Par Jacques CROCHET, Président de l’Institut Kervégan
Ces journées noires de Janvier 2015 nous auront marqués à jamais. Nous avons été violemment agressés dans notre vision du monde, et ébranlés dans nos convictions et nos valeurs.
Le Samedi 9 janvier à Nantes, bon nombre d’entre nous ont manifesté dans le silence et la dignité notre rejet du fanatisme et de la peur. C’était un appel à la solidarité, à la tolérance et à la défense de la liberté d’expression, en dehors de toute récupération politique. Cette manifestation et toutes celles qui se sont déroulées dans d’autres villes, au delà d’une unité nationale affichée, ne peuvent se limiter à une indignation légitime dénonçant un attentat contre la liberté de parole et de pensée. Il s’agit désormais de concrétiser cette émotion, et passer à la décision et au courage.

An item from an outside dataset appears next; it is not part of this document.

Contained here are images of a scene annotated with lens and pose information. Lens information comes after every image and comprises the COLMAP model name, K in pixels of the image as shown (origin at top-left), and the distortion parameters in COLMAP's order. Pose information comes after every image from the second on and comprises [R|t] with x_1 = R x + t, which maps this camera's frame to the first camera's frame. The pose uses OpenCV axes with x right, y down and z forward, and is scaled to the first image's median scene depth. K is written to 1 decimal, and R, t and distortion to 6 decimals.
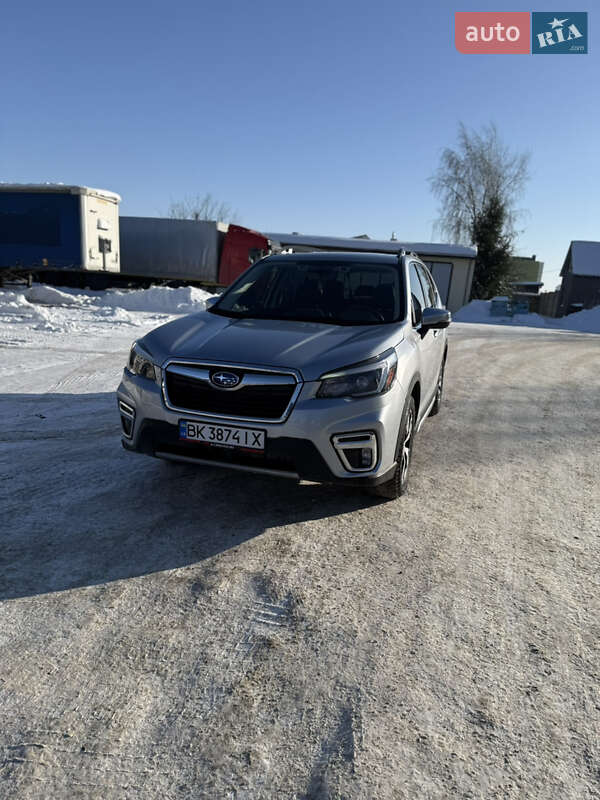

Notre démocratie et ses valeurs sont menacées. Ce réveil des consciences doit donc se prolonger par une réflexion impliquant tous les acteurs de notre société. Travaillée par les tensions, elle est de plus en plus fragmentée. Ses constituants repliés sur eux mêmes sont de moins en moins ouverts à la solidarité. Il est urgent de recréer du lien social et d’affirmer un noyau dur de valeurs et d’aspirations communes à tous.
Notre République, dont nous partageons les valeurs, risque devenir une nostalgie. L’école ne joue plus son rôle de réducteur des inégalités sociales. Beaucoup de jeunes ont perdu toute confiance dans l’intégration par le travail, même si l’entreprise demeure aujourd’hui le seul creuset social efficace en la matière. Nos institutions publiques souffrent d’une crise de confiance sans précédent.

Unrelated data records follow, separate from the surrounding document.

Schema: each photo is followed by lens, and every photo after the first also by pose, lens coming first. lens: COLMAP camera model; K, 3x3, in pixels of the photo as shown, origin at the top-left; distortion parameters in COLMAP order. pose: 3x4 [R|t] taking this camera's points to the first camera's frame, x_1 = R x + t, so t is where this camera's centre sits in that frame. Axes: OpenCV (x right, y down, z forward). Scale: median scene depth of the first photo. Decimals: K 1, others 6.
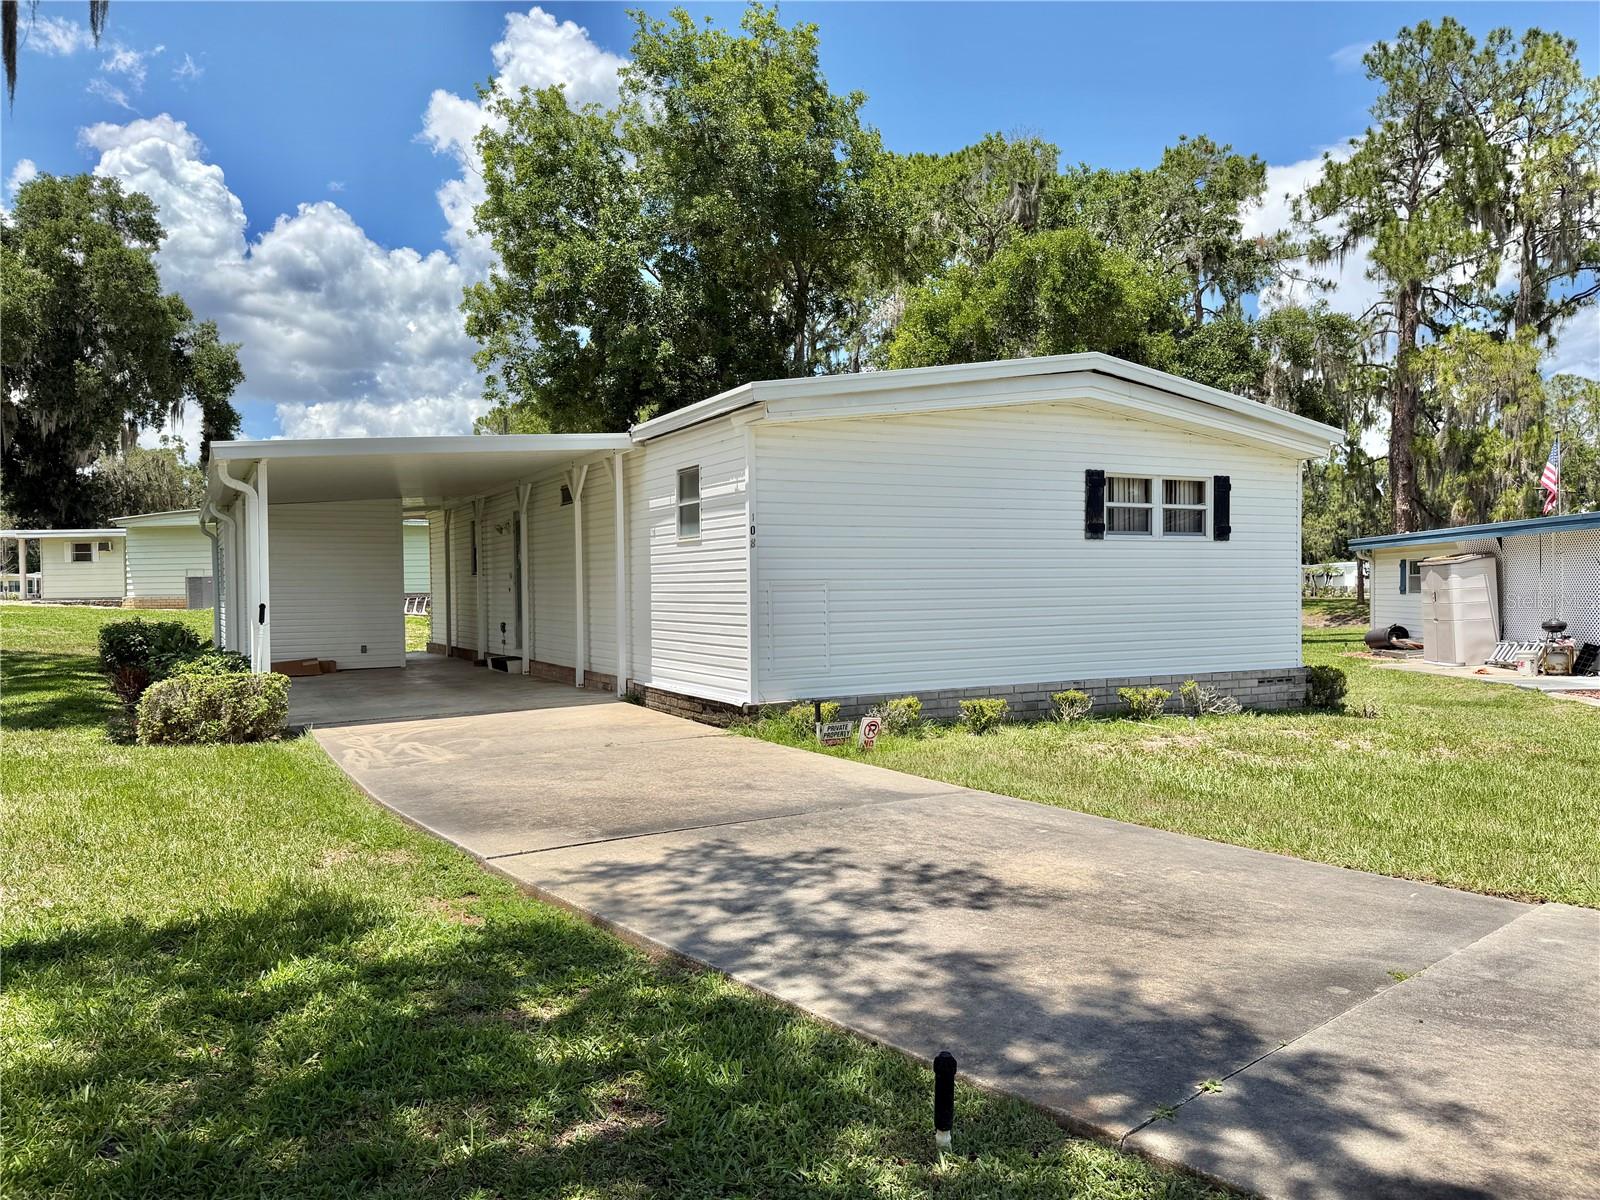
lens RADIAL K [[1119.0, 0, 800.0], [0, 1119.0, 600.0], [0, 0, 1]] dist [0.048776, -0.056626]
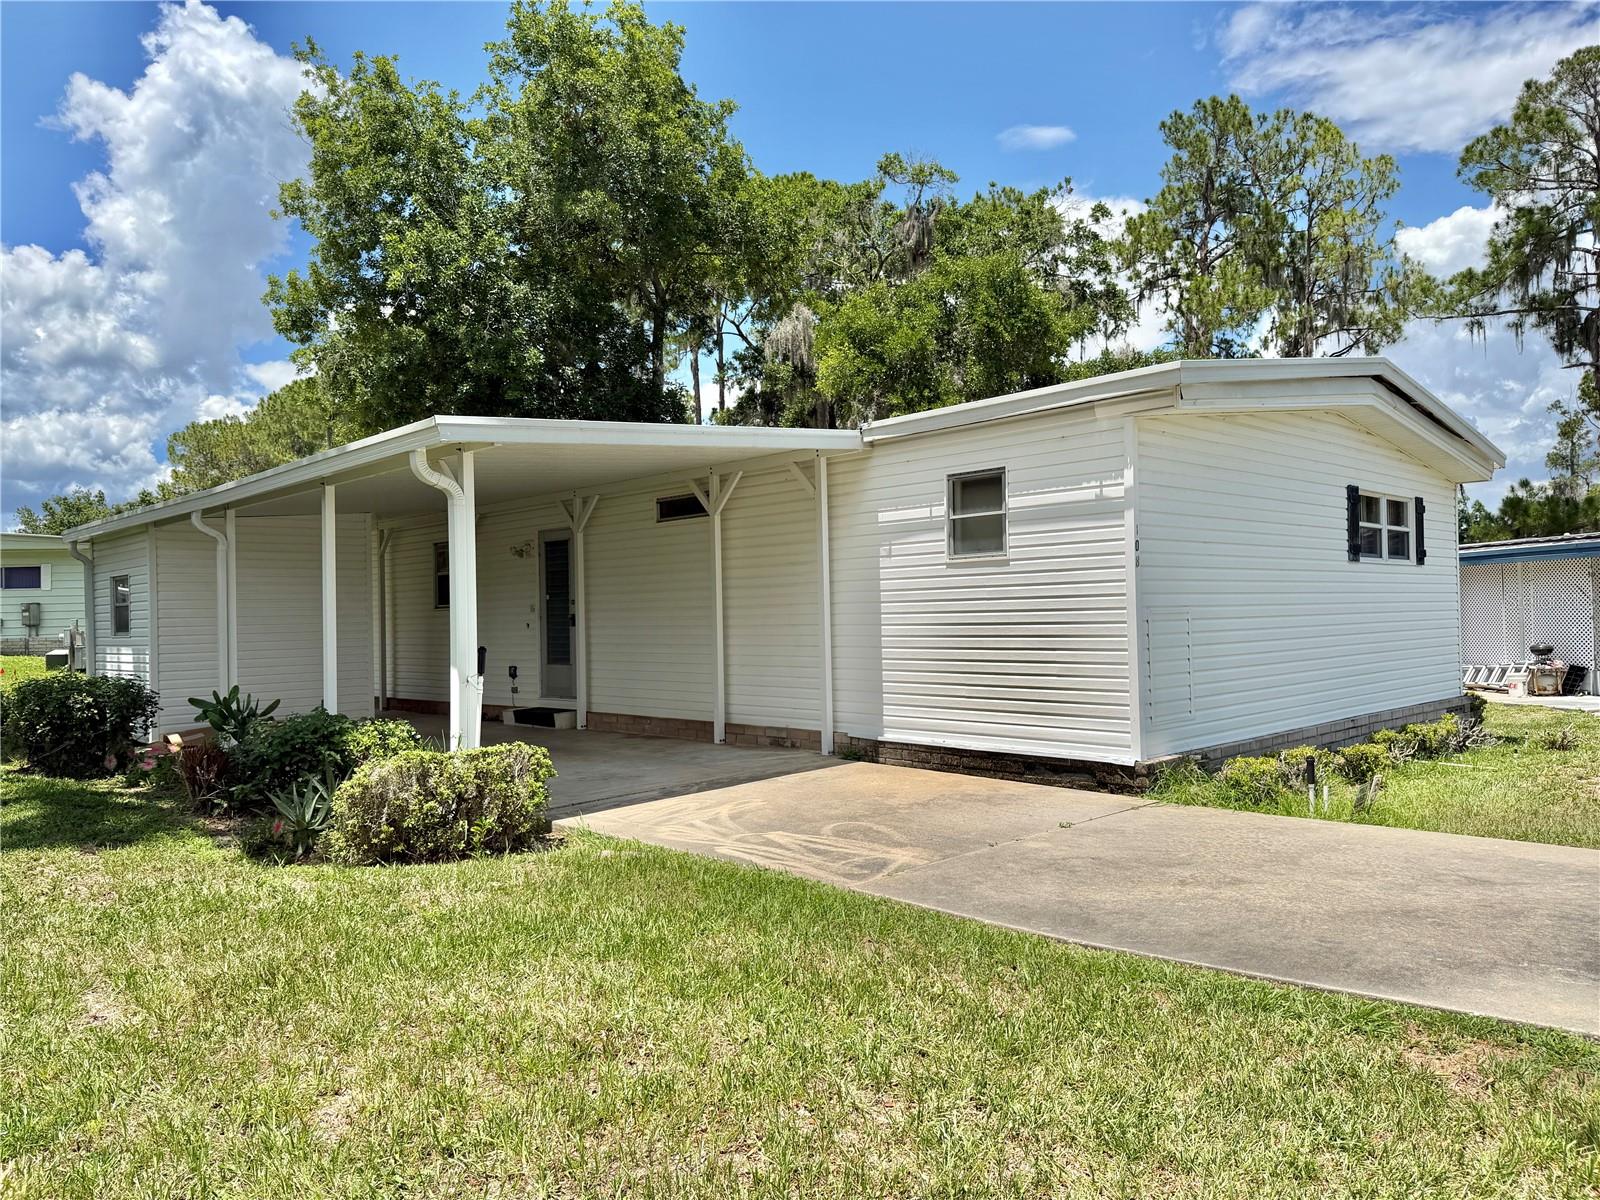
lens RADIAL K [[1119.0, 0, 800.0], [0, 1119.0, 600.0], [0, 0, 1]] dist [0.048776, -0.056626]
pose [[0.965949, -0.005633, 0.258672, -0.274193], [0.013781, 0.999464, -0.029696, -0.001250], [-0.258366, 0.032250, 0.965509, 0.157289]]
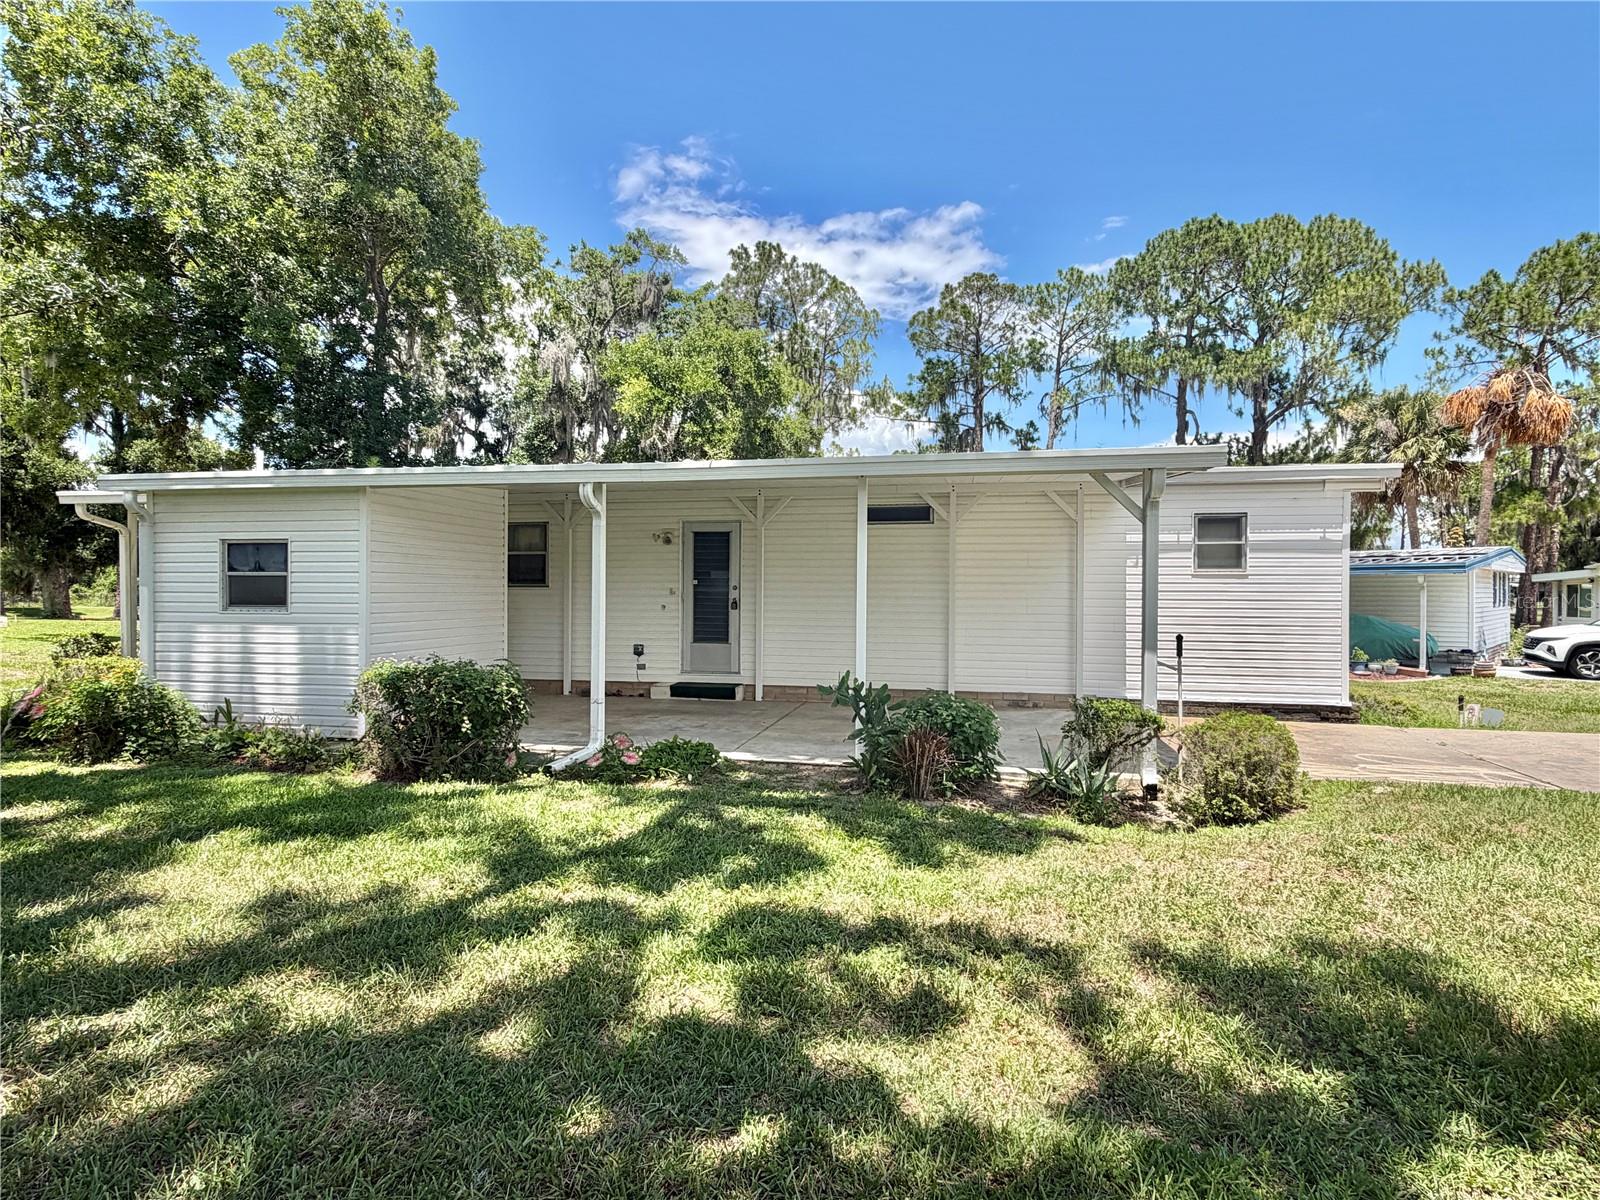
lens RADIAL K [[843.4, 0, 800.0], [0, 843.4, 600.0], [0, 0, 1]] dist [-0.003302, -0.000034]
pose [[0.656027, 0.010839, 0.754659, -0.680863], [-0.003741, 0.999931, -0.011110, -0.008318], [-0.754728, 0.004465, 0.656023, 0.473118]]
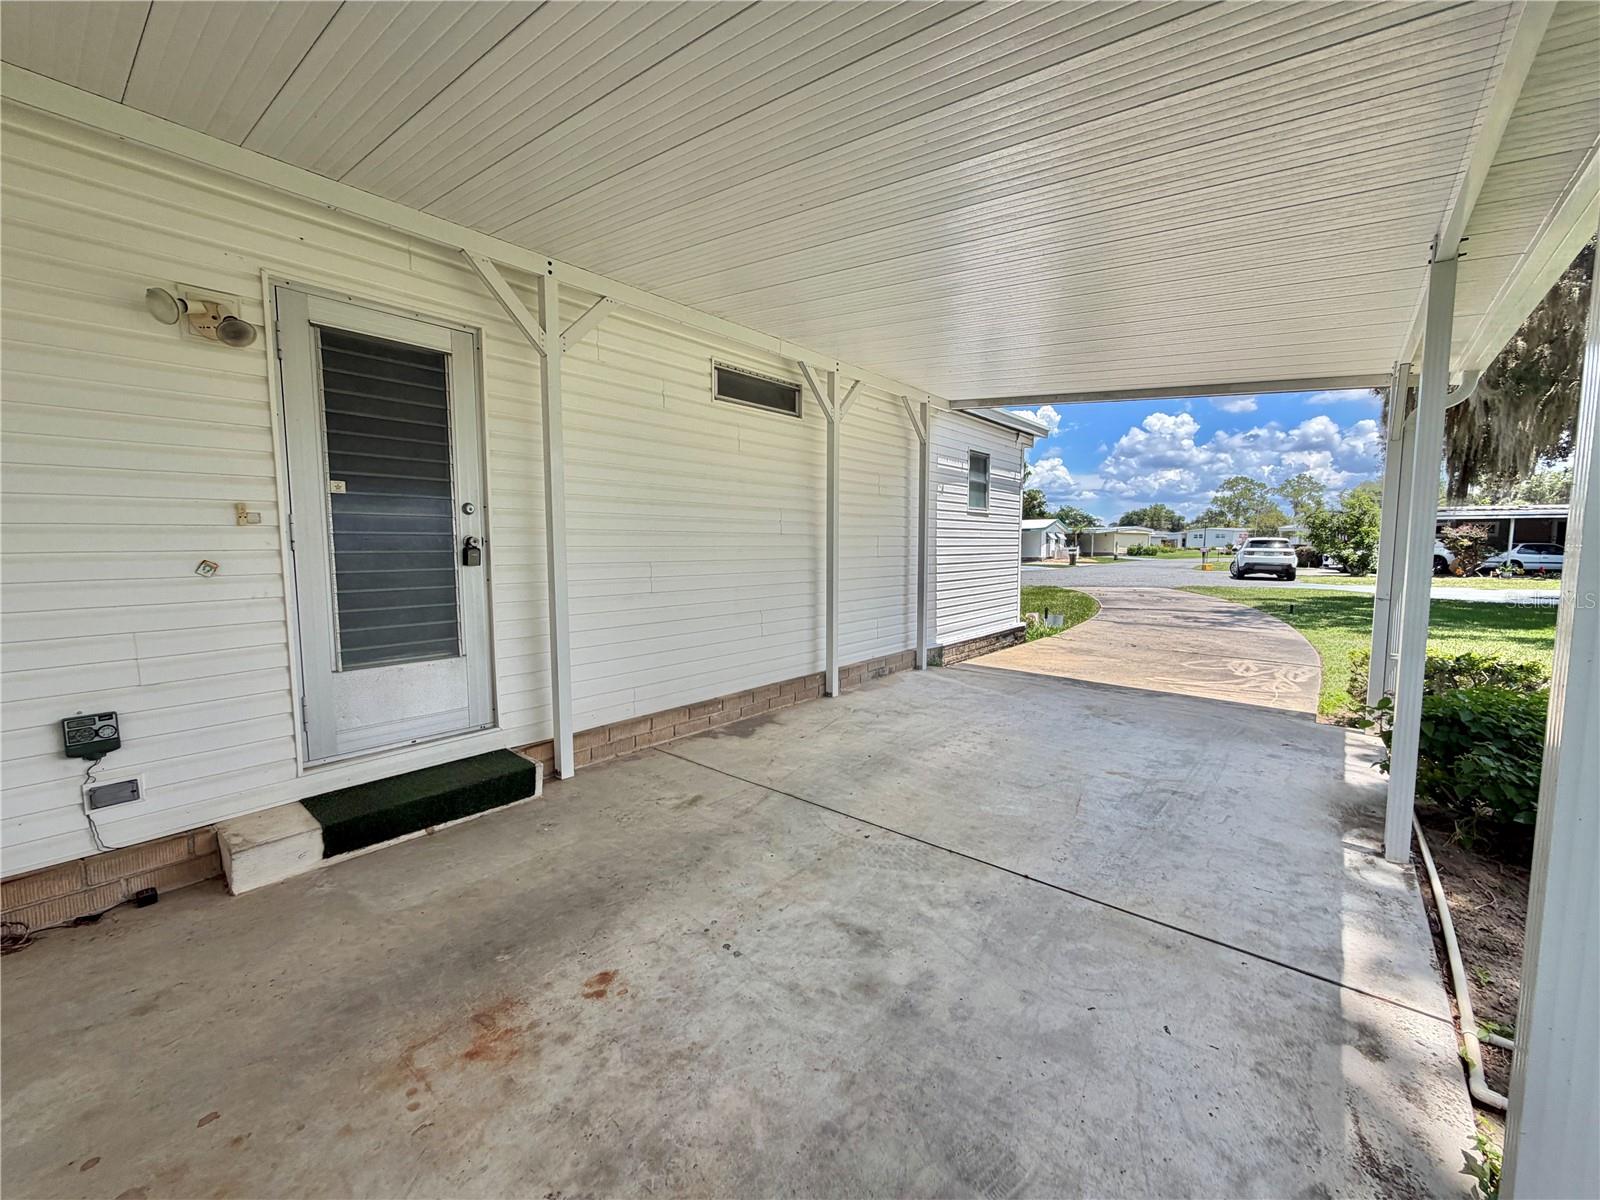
lens RADIAL K [[645.0, 0, 800.0], [0, 645.0, 600.0], [0, 0, 1]] dist [0.002260, -0.000461]
pose [[-0.360253, -0.070656, 0.930175, -0.437932], [0.018692, 0.996381, 0.082924, -0.011833], [-0.932667, 0.047261, -0.357628, 0.912512]]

Plus que jamais il est nécessaire de revivifier notre démocratie et redéfinir ce qui constitue notre bien commun de valeurs et de principes. Il faut les faire respecter, sans angélisme, ni amalgame, mais en restant ferme sur les principes. Pour cela la police et l’armée ne peuvent pas tout. Il faut afficher une vraie politique de la responsabilité du citoyen.
La Société Civile doit jouer pleinement son rôle dans la réflexion à mener pour relancer le débat démocratique.
Notre Tribune a recueilli les témoignages de membres sensibilisés à ces problèmes, qui ont tenu à réagir à ces évènements qui nous touchent. Il est évident que l’Institut Kervégan est particulièrement soucieux du respect de la liberté d’expression.
Nous restons très attachés à l’exigence de débats et réflexions libres, pluralistes et honnêtes intellectuellement, et qui dépassent l’émotion, même légitime, et le conformisme.
Aussi nous n’occulterons pas dans nos futurs débats des questions suivantes :
- Faut-il rogner nos libertés individuelles pour garantir nos libertés publiques ?
- Comment ne pas opposer liberté et sécurité, et éviter le risque d’une société de suspicion ?
- Le respect de la croyance peut il entraver la liberté d’expression ?
- Laïcité et dialogue avec les religions…
Sur ces sujets, et d’autres, nous sommes conscients que notre société est partagée. Dans le respect de toutes les convictions, nos travaux de réflexion devront s’attacher à clarifier, expliquer, démystifier. Nous le devons aux victimes de l’intolérance et du fanatisme.
»Ils voulaient nous réduire au silence, ils n’auront obtenu qu’une minute ».